Saved data entries:
- - - - - - -
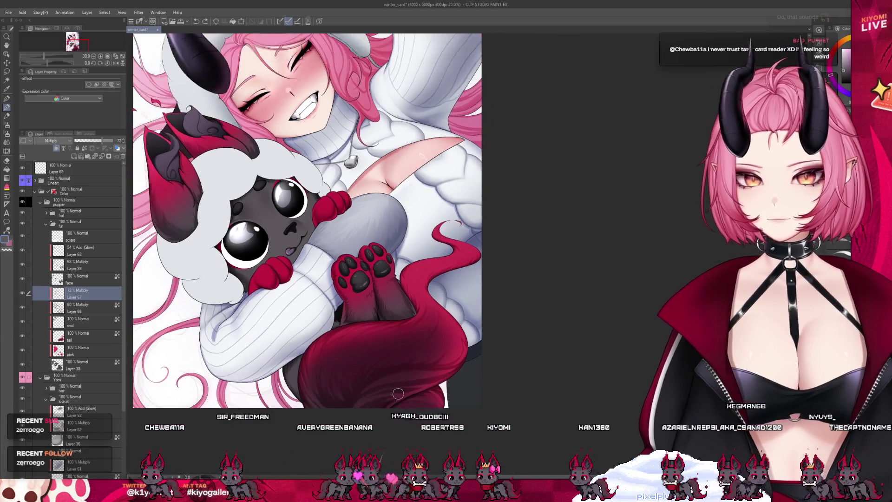
pyautogui.scroll(1, 445, 409)
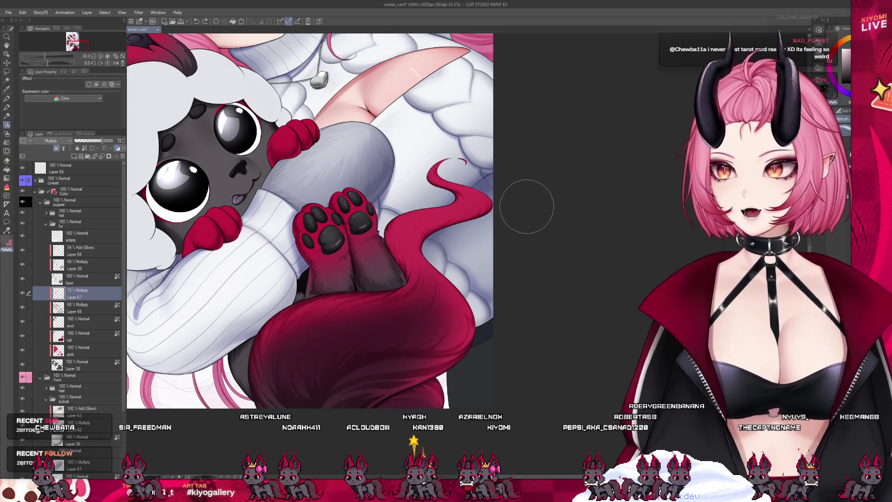
pyautogui.scroll(-1, 470, 251)
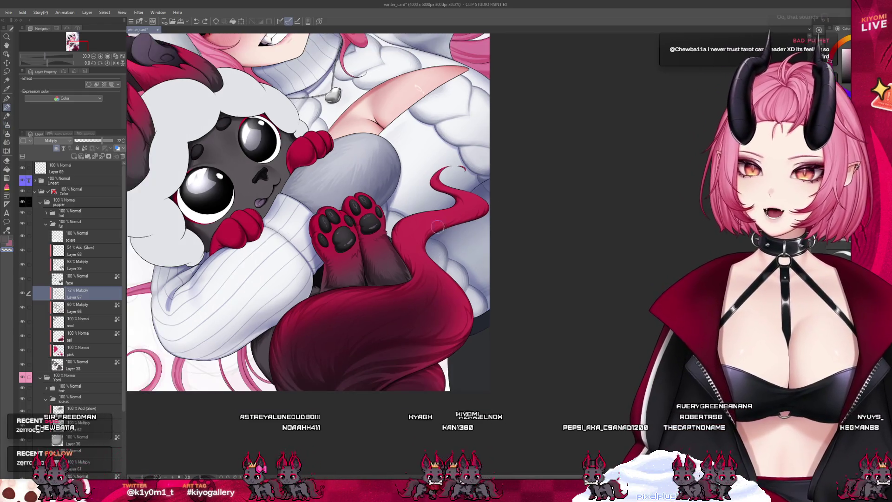
pyautogui.scroll(-2, 417, 227)
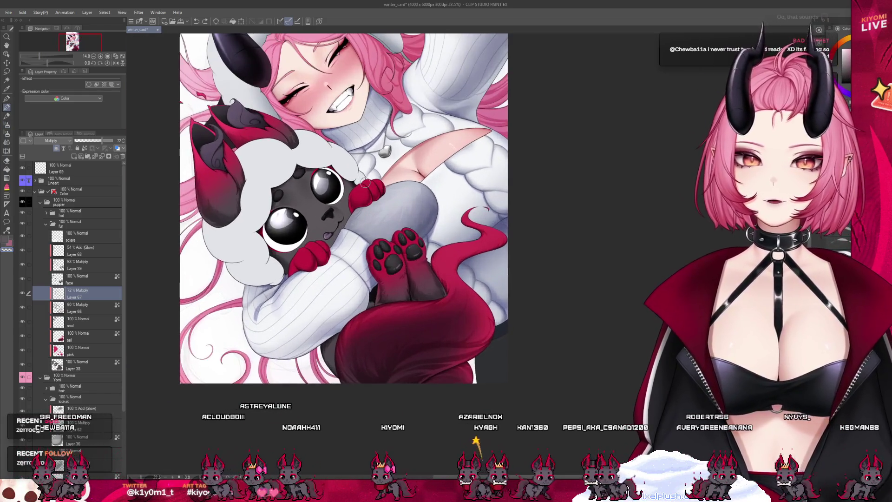
pyautogui.click(22, 293)
pyautogui.click(22, 293)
- - - - - - -
Note every line above where the string "scroll" shows up, and copy those lines.

pyautogui.scroll(1, 445, 409)
pyautogui.scroll(-1, 470, 251)
pyautogui.scroll(-2, 417, 227)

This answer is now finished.